▶ EXERCISE AIM
Retype every line of the data below, starting with the first and ending with the line that contains "563 329 1632", but leave out the pictures.

▶ RECORDS SUPPLIED
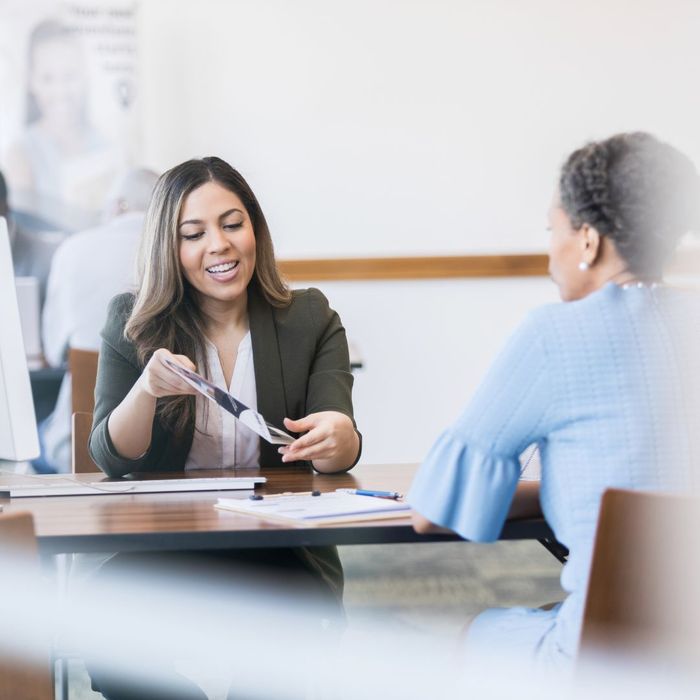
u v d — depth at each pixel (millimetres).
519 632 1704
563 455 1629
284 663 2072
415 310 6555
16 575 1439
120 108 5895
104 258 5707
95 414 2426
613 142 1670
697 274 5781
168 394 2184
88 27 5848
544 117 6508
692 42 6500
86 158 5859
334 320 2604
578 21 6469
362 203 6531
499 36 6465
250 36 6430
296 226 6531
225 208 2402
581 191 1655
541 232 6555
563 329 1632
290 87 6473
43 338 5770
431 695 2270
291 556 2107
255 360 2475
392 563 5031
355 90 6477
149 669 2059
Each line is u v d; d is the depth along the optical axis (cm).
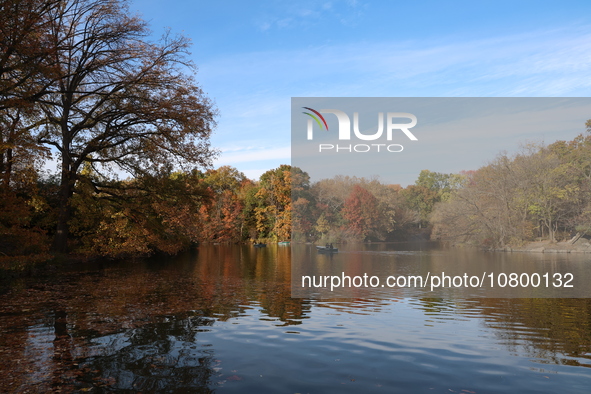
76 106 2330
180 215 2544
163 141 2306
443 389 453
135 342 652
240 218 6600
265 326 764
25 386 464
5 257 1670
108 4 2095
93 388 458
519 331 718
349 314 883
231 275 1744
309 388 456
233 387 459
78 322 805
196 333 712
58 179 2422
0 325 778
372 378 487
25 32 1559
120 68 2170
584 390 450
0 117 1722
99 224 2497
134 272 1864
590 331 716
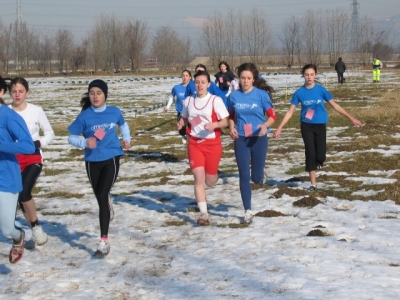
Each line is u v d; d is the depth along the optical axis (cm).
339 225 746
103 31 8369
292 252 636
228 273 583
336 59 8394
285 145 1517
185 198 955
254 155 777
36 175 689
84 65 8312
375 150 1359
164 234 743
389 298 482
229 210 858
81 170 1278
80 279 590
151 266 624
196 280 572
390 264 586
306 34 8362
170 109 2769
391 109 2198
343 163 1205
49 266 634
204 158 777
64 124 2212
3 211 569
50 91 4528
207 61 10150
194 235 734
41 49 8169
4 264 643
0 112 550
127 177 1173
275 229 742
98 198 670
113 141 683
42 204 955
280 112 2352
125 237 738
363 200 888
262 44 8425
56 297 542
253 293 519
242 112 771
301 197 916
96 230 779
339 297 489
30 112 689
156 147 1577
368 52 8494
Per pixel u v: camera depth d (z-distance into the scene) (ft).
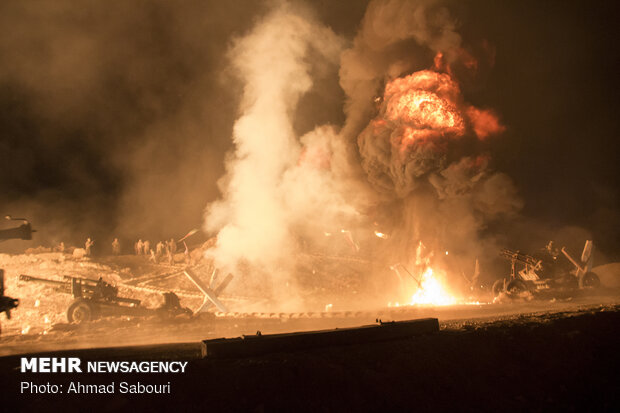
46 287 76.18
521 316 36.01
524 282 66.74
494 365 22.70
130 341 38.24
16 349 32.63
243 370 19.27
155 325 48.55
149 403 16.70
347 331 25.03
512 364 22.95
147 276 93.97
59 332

▶ WORKED SOLUTION
u v d — depth at each pixel (millimetres).
519 632 1704
563 455 1629
284 663 2072
415 310 6555
16 575 1439
120 108 5895
104 258 5707
95 414 2426
613 142 1670
697 274 5781
168 394 2184
88 27 5848
544 117 6508
692 42 6500
86 158 5859
334 320 2604
578 21 6469
362 203 6531
499 36 6465
250 36 6430
296 226 6531
225 208 2402
581 191 1655
541 232 6555
563 329 1632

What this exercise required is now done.